Garrett Advancing Motion Honda Civic Si Intercooler Test!

We bolted on the front bumper cover in the reverse order that we removed it.

To the uneducated eye, you cant really tell that anything is different here, but those in the know will immediately spot the new and bigger intercooler core.

We returned to the World Motorsports wind tunnel dyno to test the new Garrett intercooler.

We repeated the same test protocol, we ran the car repeatedly until the power levels stabilized to obtain our power figures.  Then once we got what we felt was a good power run, we let the car normalize by sitting in on the dyno with only the air exchange fans until the coolant and intake air temps were stable.  We then proceeded to the thermal test where we did our timed back to back dyno pulls. Again, we ran the car as fast as the dyno could cycle until the intercooler reached saturation.  This is the point where the charge air temps stopped climbing after each pull.


Here is the typical temperature rise and decay of a single dyno pull on both the inlet and outlet side of the Garrett and stock Honda intercoolers.  Notice the inlet temperature rises more quickly with the Garrett intercooler, this is because there is less pressure drop restriction across the core so the turbine has to work less to create the power to drive the compressor.  Which also has to fight less to blow the charge air through the core.  This synergistic effect enables the turbo to spool faster and reach maximum boost faster, thus the inlet side of the intercooler sees a more rapid rise in temp!  With the turbine digging less into the exhaust stream to power the compressor, back pressure drops as well. These attributes cause a cascading effect that gives you more power with no negative compromises.

Note the intercooler outlet temperature.  The stock intercooler’s outlet temperature rises quite a bit over the course of a dyno pull.  The Garrett intercooler’s outlet temperature is remarkably stable.  Amazingly the Garrett intercooler’s outlet temperature hardly climbs above the ambient temperature!  Cooler intake air means a denser intake charge and more power.  It also means less thermal stress on the engine and potentially lower oxides of nitrogen emissions.  Again you are getting something for nothing.


  1. Such great results with this intercooler installed. I have a 2L Accord and would love to replace the equally as lame stock OEM unit with one of these someday if they make one. PRL already makes one for the accord but I trust the Garrett one to be better engineered.

  2. On page 7 you talk about how the turbo spools easier and doesn’t have to work as hard so less lag. But on page 8 on the dyno charge, you can clearly see the stock intercooler come up to power (therefore boost) quicker at the low rpm. If all of the stuff on page 7 is true, should that low rpm performance also be better?
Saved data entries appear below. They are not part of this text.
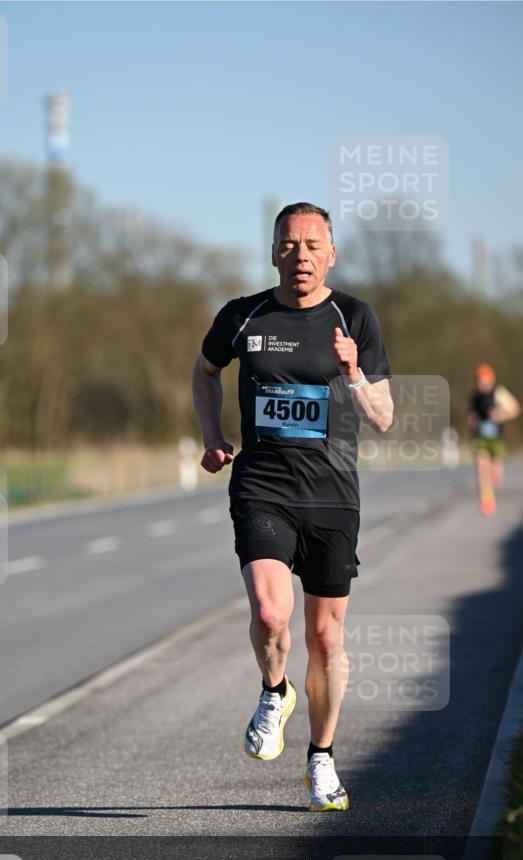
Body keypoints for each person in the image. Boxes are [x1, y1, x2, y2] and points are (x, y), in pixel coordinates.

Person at [192, 202, 393, 812]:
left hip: (332, 494)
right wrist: (212, 435)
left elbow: (382, 417)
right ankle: (275, 690)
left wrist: (354, 373)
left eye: (313, 245)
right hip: (263, 486)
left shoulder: (353, 316)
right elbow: (204, 372)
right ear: (274, 251)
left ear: (331, 253)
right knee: (270, 610)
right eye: (289, 244)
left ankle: (322, 758)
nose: (300, 255)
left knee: (326, 639)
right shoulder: (242, 316)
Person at [467, 363, 520, 516]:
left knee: (496, 473)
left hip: (496, 439)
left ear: (491, 380)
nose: (483, 385)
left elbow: (515, 409)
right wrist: (474, 420)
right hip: (480, 438)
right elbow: (470, 416)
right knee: (482, 464)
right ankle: (487, 499)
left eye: (485, 382)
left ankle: (494, 476)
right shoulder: (475, 397)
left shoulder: (499, 393)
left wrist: (500, 414)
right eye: (480, 382)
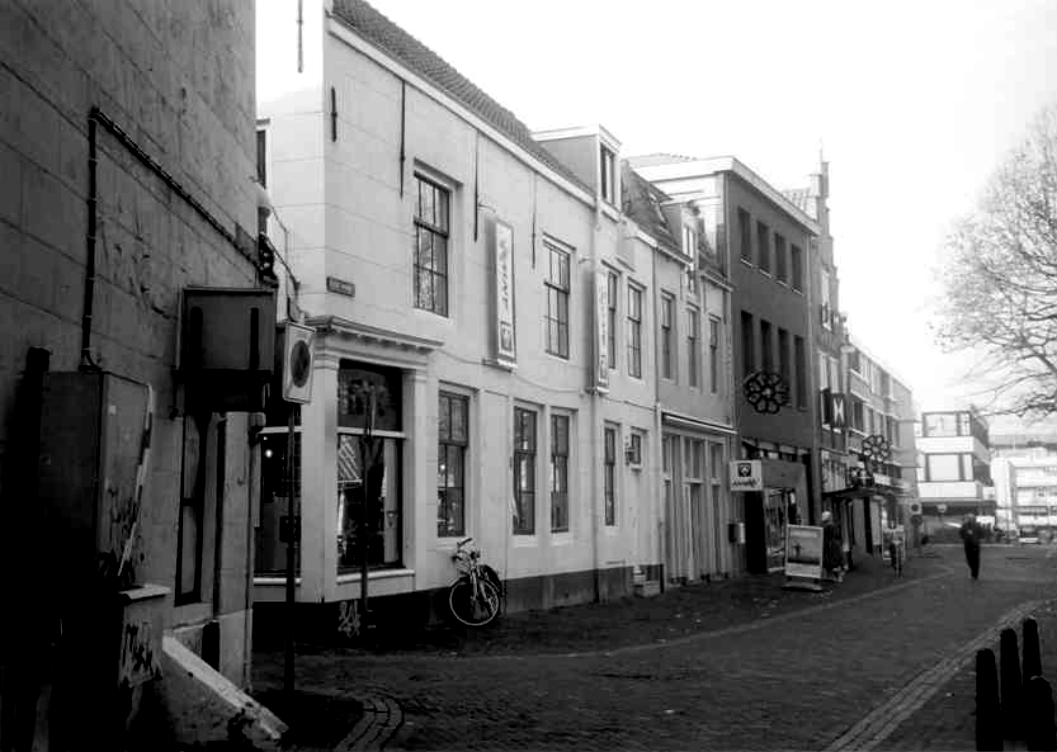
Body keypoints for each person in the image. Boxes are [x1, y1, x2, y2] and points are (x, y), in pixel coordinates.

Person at [822, 510, 844, 583]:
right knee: (832, 561)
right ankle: (833, 576)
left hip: (831, 546)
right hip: (831, 545)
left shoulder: (829, 526)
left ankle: (837, 576)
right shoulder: (830, 526)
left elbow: (833, 536)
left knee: (833, 561)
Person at [960, 513, 983, 580]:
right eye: (969, 518)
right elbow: (961, 532)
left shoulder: (978, 525)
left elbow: (981, 534)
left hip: (975, 544)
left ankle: (975, 575)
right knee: (969, 559)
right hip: (967, 544)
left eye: (971, 518)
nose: (969, 519)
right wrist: (964, 537)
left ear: (974, 519)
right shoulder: (965, 525)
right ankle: (973, 571)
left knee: (975, 560)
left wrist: (976, 539)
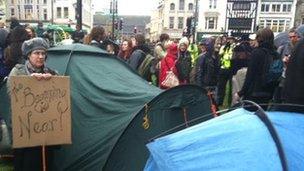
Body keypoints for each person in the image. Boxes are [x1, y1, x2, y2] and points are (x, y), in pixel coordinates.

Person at [7, 37, 57, 171]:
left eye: (43, 53)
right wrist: (30, 81)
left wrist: (51, 81)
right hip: (25, 130)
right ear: (29, 55)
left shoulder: (51, 73)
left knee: (45, 162)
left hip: (45, 131)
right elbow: (12, 94)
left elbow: (59, 97)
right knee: (27, 164)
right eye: (36, 53)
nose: (40, 57)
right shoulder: (18, 72)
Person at [235, 28, 278, 110]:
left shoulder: (257, 53)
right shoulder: (275, 54)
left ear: (259, 38)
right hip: (268, 92)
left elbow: (250, 75)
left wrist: (241, 93)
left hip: (254, 93)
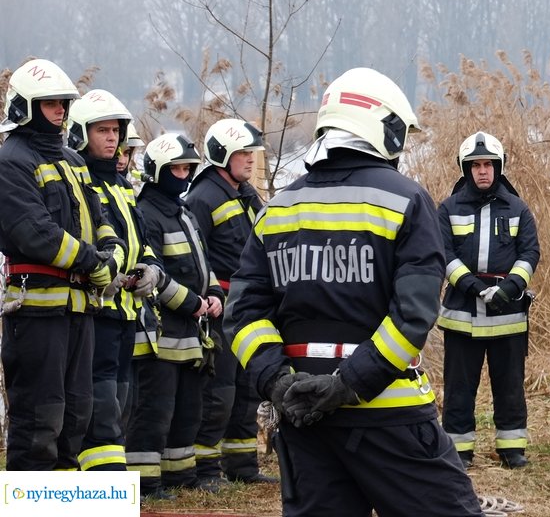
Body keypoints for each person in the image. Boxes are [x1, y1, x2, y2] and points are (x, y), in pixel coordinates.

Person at [225, 67, 482, 517]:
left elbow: (243, 315)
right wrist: (347, 384)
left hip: (304, 418)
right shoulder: (406, 200)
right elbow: (413, 316)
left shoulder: (278, 208)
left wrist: (278, 382)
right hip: (389, 416)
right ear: (380, 127)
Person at [0, 59, 122, 471]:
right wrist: (94, 264)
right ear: (26, 107)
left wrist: (112, 253)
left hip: (78, 307)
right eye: (50, 103)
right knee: (39, 420)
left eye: (64, 103)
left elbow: (99, 219)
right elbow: (36, 233)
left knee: (75, 418)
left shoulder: (73, 159)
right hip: (36, 312)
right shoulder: (11, 160)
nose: (61, 111)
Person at [65, 89, 161, 472]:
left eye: (115, 131)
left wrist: (152, 270)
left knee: (121, 397)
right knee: (100, 400)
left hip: (126, 312)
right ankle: (104, 482)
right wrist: (111, 273)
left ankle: (108, 482)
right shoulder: (81, 182)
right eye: (101, 130)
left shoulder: (122, 185)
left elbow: (143, 242)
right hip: (96, 309)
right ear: (80, 134)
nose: (111, 138)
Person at [126, 132, 224, 499]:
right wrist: (193, 303)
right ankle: (145, 483)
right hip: (159, 333)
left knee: (187, 408)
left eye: (187, 168)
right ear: (157, 171)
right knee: (154, 409)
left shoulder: (182, 212)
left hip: (190, 331)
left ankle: (180, 476)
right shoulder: (147, 214)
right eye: (176, 168)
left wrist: (213, 294)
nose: (183, 175)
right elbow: (154, 274)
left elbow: (203, 264)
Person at [436, 131, 540, 469]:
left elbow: (530, 252)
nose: (483, 171)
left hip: (507, 314)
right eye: (476, 165)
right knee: (459, 388)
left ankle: (512, 449)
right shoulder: (448, 208)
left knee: (509, 385)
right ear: (465, 169)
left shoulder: (518, 207)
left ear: (499, 167)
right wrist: (468, 284)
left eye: (489, 164)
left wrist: (511, 288)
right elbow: (443, 252)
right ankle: (458, 451)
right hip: (462, 313)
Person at [186, 117, 274, 486]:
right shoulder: (202, 197)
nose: (251, 160)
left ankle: (241, 467)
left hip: (247, 306)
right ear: (222, 155)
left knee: (246, 388)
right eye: (242, 153)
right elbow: (194, 256)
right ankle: (206, 469)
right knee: (218, 392)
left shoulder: (247, 194)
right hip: (219, 309)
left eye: (252, 153)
    1. The temperature plot shows the boost is coming on sooner for sure with the Garrett IC. More boost = higher temps which is basic thermodynamics, so no doubt about that. As for why that doesn’t translate into more torque down low on the dyno plot, it’s likely so far outside the expected range of operation that the engine tune isn’t calibrated well. Or, possibly, Honda intentionally tuned the car to have limited torque down low to preserve the engine or trans. Because cold weather would have the same effect. This is where a custom tune with Hondata Flashpro would extract a lot more torque and power.

    2. I think the ecu is limiting the torque and the torque tables have to be edited to see gain here.

  3. This looks great. I would love to see Garrett develop a drop-in intercooler for the Veloster N. Right now the options for intercoolers are limited to offerings from some very small companies who offer almost no data on how their product performs.

    1. I have a VN also and will likely talk to Garrett/Spearco, provide them with my specs and goals, have them size their recommended intercooler and do the custom work to adapt it to the car. I’m past the one size fits all stage in modifying cars and the absence of critical design data with a “well it fits” does not sit well with my wallet. But if Garrett were to make my life easier (drop in) let the good times roll!

      1. Garrett/Spearco will not make you a custom intercooler kit, they are parts companies, not custom fabricators. This sort of validation costs thousands of dollars and Garrett spends a lot of money with us to help them with testing. If you really wanted to pay for it, we could build you a custom intercooler setup and do all of the physical testing and validation and provide you with data but we are talking thousands of dollars. Unless your VN is highly modded, the off the shelf Garrett kit is excellent and will be hard to beat without compromising other aspects of performance. If you wanted to do a custom system we could do it and if you trust our experience, you can skip all of the validation testing.

        1. Mike,
          Sorry my post wasn’t clear. I’m not speaking of having either manufacturer construct a custom intercooler, but meant talking with their technical staff and getting their recommendation for their off the shelf units and then doing all the piping and mounting work necessary to fit my car. I agree with you, for my goals they already have existing units that would serve my purpose well. I’m commenting on issue the destrux brought up, the existing drop in kits provide little or no technical data, just it’s better than stock. Wouldn’t the intended use of the vehicle and planned modifications come into play for intercooler selection, e.g. autocross vs. extended track usage?